__DIRECTIONS__
Every line of the records that contains "ring" should be tallied, and only the resulting number returned.

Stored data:
________________________________________
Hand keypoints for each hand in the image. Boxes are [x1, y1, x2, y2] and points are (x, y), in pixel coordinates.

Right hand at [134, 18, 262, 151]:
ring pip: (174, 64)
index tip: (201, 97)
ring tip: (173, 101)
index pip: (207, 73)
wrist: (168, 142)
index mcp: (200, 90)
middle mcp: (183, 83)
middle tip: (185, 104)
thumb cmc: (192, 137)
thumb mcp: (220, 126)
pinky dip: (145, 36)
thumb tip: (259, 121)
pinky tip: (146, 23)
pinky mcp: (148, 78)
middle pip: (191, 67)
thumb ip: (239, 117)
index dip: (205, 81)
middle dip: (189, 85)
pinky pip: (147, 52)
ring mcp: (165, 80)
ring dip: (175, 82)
________________________________________
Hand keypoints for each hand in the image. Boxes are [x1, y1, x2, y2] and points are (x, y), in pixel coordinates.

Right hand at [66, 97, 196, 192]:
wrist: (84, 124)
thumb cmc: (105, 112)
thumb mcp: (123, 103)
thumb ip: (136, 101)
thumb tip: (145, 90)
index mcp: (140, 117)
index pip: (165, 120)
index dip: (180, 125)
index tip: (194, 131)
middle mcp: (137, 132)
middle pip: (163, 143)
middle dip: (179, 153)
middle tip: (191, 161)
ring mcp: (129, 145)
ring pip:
________________________________________
__SOLUTION__
6